Press release

Decade's best local government leadership idea launched

 

A pioneering leadership programme – hailed as the best idea to come out of local government in the past decade - has been launched with the ambitious aim of taking good leaders and turning them into great ones.

The Leeds Castle Leadership Programme is the brainchild of Lord Sandy Bruce-Lockhart, chairman of the LGA, and the work of the Leadership Centre for Local Government which was set up to two years ago to transform our towns, cities, counties and districts by dramatically improving the calibre of our leaders.

Barry Quirke, chief executive of Lewisham Council and former president of SOLACE, said: “The Leeds Castle Leadership Programme is the best idea on local government leadership to emerge in the past decade.”

Chair of the Leadership Centre, Kate Priestley, said: “Nothing like this has ever been tried in local government before. We hope and expect this experience will be so potent, it will have a seminal effect on local authority leaders, giving them the springboard to make the extraordinary jump from good leaders to those that will be remembered for being great.

“The role of local government has never been so exciting or so relevant to the lives of its citizens – the time is ripe for great leaders to flourish.

“And with great leaders come better communities and improved lives for their citizens.”

The Leeds Castle Leadership Programme is a unique skills development opportunity that breaks local government convention by targeting both chief executives and political leaders.

The initiative customises the learning so those taking part can apply the knowledge when they return to their authorities to their real-life issues.

Designed to compete on the world stage, the faculty delivering the nine-day programme is made up of the very best minds in the world: including Adam Kahane whose achievements include facilitating high-stakes problem-solving efforts in South Africa during the transitional period when the Apartheid system was breaking down, in Columbia during the Civil War, in Argentina during the collapse, in Guatemala after the genocide, in Israel and Palestine, Northern Ireland, Cyprus and the Basque country.

Adam will work with the cohort of 20, split equally between chief executives and leaders, to tackle their toughest of problems, focussing on community cohesion, selected by the participants as the hottest of topic in English local government.

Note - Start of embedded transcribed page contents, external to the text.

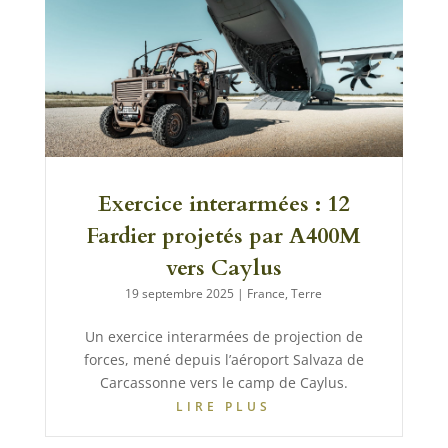
Exercice interarmées : 12
Fardier projetés par A400M
vers Caylus
19 septembre 2025
|
France
,
Terre
Un exercice interarmées de projection de
forces, mené depuis l’aéroport Salvaza de
Carcassonne vers le camp de Caylus.
LIRE PLUS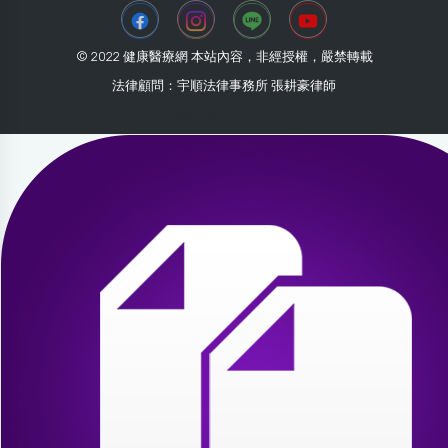
© 2022 健康醫療網 本站內容，非經授權，嚴禁轉載
法律顧問：宇順法律事務所 張耕豪律師
2026-08-07 15:12:13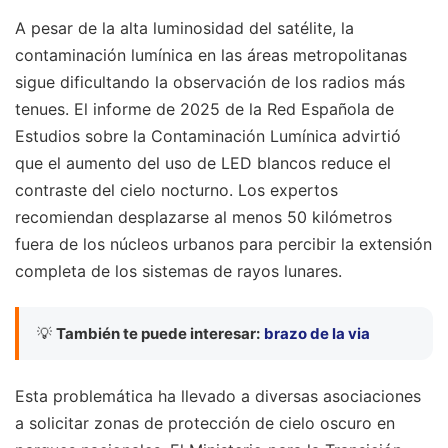
A pesar de la alta luminosidad del satélite, la
contaminación lumínica en las áreas metropolitanas
sigue dificultando la observación de los radios más
tenues. El informe de 2025 de la Red Española de
Estudios sobre la Contaminación Lumínica advirtió
que el aumento del uso de LED blancos reduce el
contraste del cielo nocturno. Los expertos
recomiendan desplazarse al menos 50 kilómetros
fuera de los núcleos urbanos para percibir la extensión
completa de los sistemas de rayos lunares.
💡
También te puede interesar:
brazo de la via
Esta problemática ha llevado a diversas asociaciones
a solicitar zonas de protección de cielo oscuro en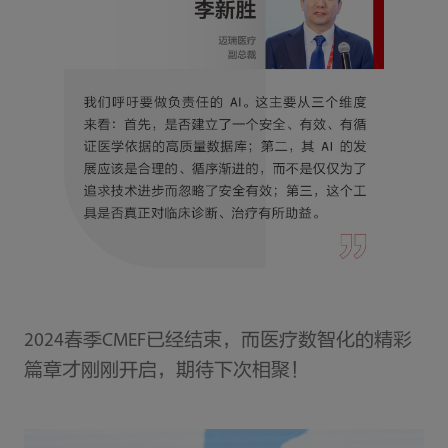
2024春季CMEF已经结束，而医疗数智化的精彩
篇章才刚刚开启，期待下次相聚！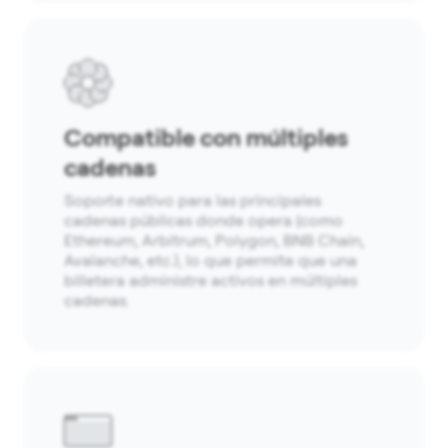
Compatible con múltiples
cadenas
Soporte nativo para las principales
cadenas públicas donde opera (como
Ethereum, Arbitrum, Polygon, BNB Chain,
Avalanche, etc.), lo que permite que una
billetera administre activos en múltiples
cadenas.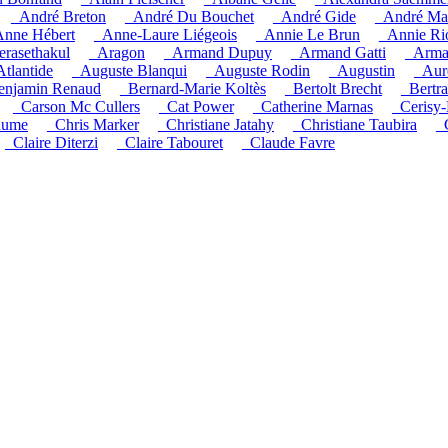
_André Breton
_André Du Bouchet
_André Gide
_André Ma
nne Hébert
_Anne-Laure Liégeois
_Annie Le Brun
_Annie Ri
rasethakul
_Aragon
_Armand Dupuy
_Armand Gatti
_Arma
Atlantide
_Auguste Blanqui
_Auguste Rodin
_Augustin
_Auré
enjamin Renaud
_Bernard-Marie Koltès
_Bertolt Brecht
_Bertr
_Carson Mc Cullers
_Cat Power
_Catherine Marnas
_Cerisy-
aume
_Chris Marker
_Christiane Jatahy
_Christiane Taubira
_
_Claire Diterzi
_Claire Tabouret
_Claude Favre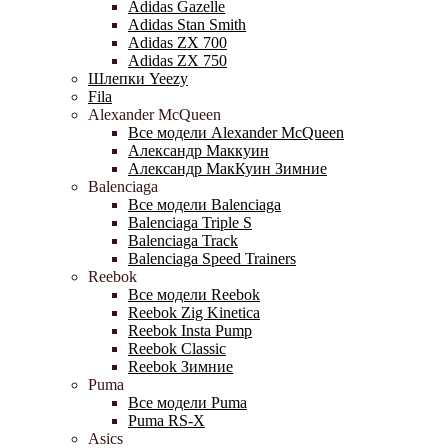
Adidas Gazelle
Adidas Stan Smith
Adidas ZX 700
Adidas ZX 750
Шлепки Yeezy
Fila
Alexander McQueen
Все модели Alexander McQueen
Александр Маккуин
Александр МакКуин Зимние
Balenciaga
Все модели Balenciaga
Balenciaga Triple S
Balenciaga Track
Balenciaga Speed Trainers
Reebok
Все модели Reebok
Reebok Zig Kinetica
Reebok Insta Pump
Reebok Classic
Reebok Зимние
Puma
Все модели Puma
Puma RS-X
Asics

The programme, developed by the Leadership Centre’s director of leadership Tom Irvine and Cranfield University’s professor of defence leadership Keith Grint, will take place at Leeds Castle in Kent, and is split into three parts over three days between March and July 2007.

Tom, who is leading the programme, said: “This is a one-off opportunity for local government leaders. They will be exposed to people at the very peak of their profession working on the major issues of the day and scenarios of the future. They will gain personal insights.

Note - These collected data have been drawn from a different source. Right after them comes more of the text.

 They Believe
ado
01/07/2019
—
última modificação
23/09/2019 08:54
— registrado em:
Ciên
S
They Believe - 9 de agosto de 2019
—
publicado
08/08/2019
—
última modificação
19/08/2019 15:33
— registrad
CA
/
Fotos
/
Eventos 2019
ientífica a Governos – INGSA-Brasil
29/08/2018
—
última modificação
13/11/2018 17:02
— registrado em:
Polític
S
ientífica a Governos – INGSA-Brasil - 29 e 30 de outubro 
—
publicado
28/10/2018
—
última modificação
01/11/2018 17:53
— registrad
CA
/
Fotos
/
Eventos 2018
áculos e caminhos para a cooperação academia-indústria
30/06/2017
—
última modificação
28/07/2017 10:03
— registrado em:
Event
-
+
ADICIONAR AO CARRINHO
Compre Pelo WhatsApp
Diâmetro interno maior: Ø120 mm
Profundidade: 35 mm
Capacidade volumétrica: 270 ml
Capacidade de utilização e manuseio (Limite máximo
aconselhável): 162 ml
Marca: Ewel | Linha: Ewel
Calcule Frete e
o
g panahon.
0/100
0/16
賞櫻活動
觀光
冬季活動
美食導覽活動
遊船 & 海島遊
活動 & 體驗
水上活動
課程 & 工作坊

“I’m confident this experience will have a resounding effect on the sort of leaders the participants become. Not least the graduates of this programme will collectively raise the bar for the entire sector, within their local authorities, and across their localities, creating great places that in turn improves the lives of local people.”

The cohort was suggested by Lord Bruce-Lockhart, SOLACE director general David Clarke, and IDeA executive director Lucy de Groot.

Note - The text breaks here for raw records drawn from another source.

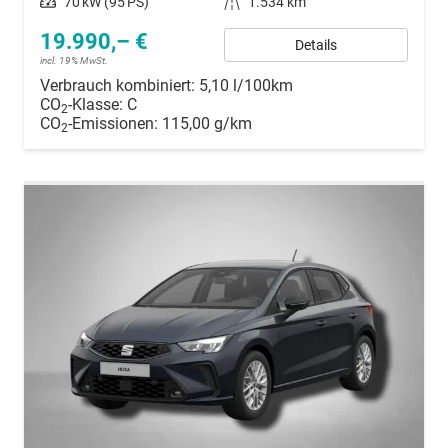
Leistung
70 kW (95 PS)
Kilometerstand
1.534 km
19.990,– €
Details
incl. 19% MwSt.
Verbrauch kombiniert:
5,10 l/100km
CO
-Klasse:
C
2
CO
-Emissionen:
115,00 g/km
2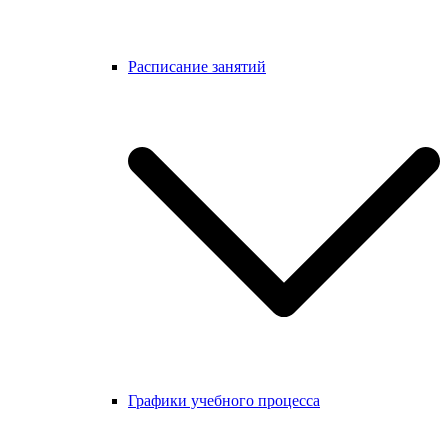
Расписание занятий
Графики учебного процесса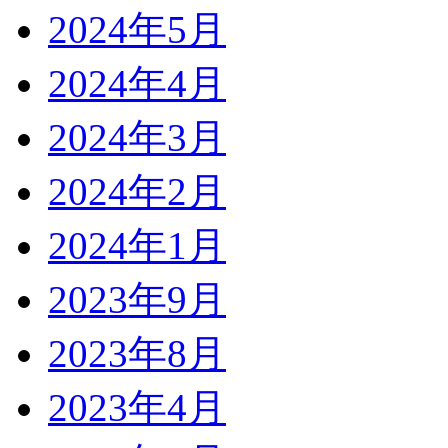
2024年5月
2024年4月
2024年3月
2024年2月
2024年1月
2023年9月
2023年8月
2023年4月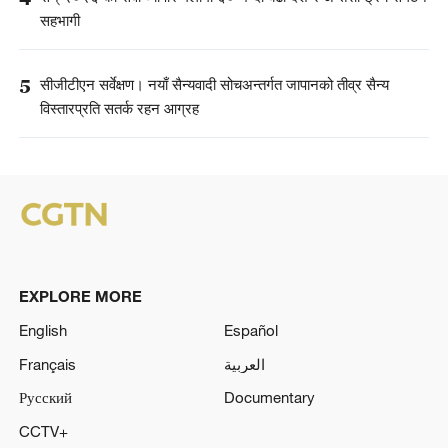
सहभागी
5
सीजीटीएन सर्वेक्षण। नयाँ सैन्यवादी सोचअन्तर्गत जापानको तीव्र सैन्य
विस्तारप्रति सतर्क रहन आग्रह
EXPLORE MORE
English
Español
Français
العربية
Русский
Documentary
CCTV+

Participants will get the chance to discuss major global concerns such as climate change with the foremost experts in the field. They’ll discuss how to effectively influence the policy agenda, discuss future policy options, the future of local government, explore leading major change, and consider how to remake political parties as great civic institutions.

The cohort will improve their personal effectiveness as leaders with a session taken by specialists from RADA that will illicit how to get the very best out of their voice, body language and presence to enhance leadership impact.

Other well-known names contributing include: director of the Young Foundation and former head of policy to the Prime Minster Geof Mulgan, former chief advisor to the Prime Minister’s Delivery Unit Sir Michael Barber, author of Building Jerusalem: the Rise and Fall of the Victorian City Dr Tristram Hunt, the Bishop of Southwark the Rt Rev Dr Tom Butler, president of the European think tank European Muslim Network professor of Islamic studies Tariq Ramadan, Ipsos MORI public affairs managing director Ben Page.

The Leadership Centre is planning two more programmes for a further 40 participants.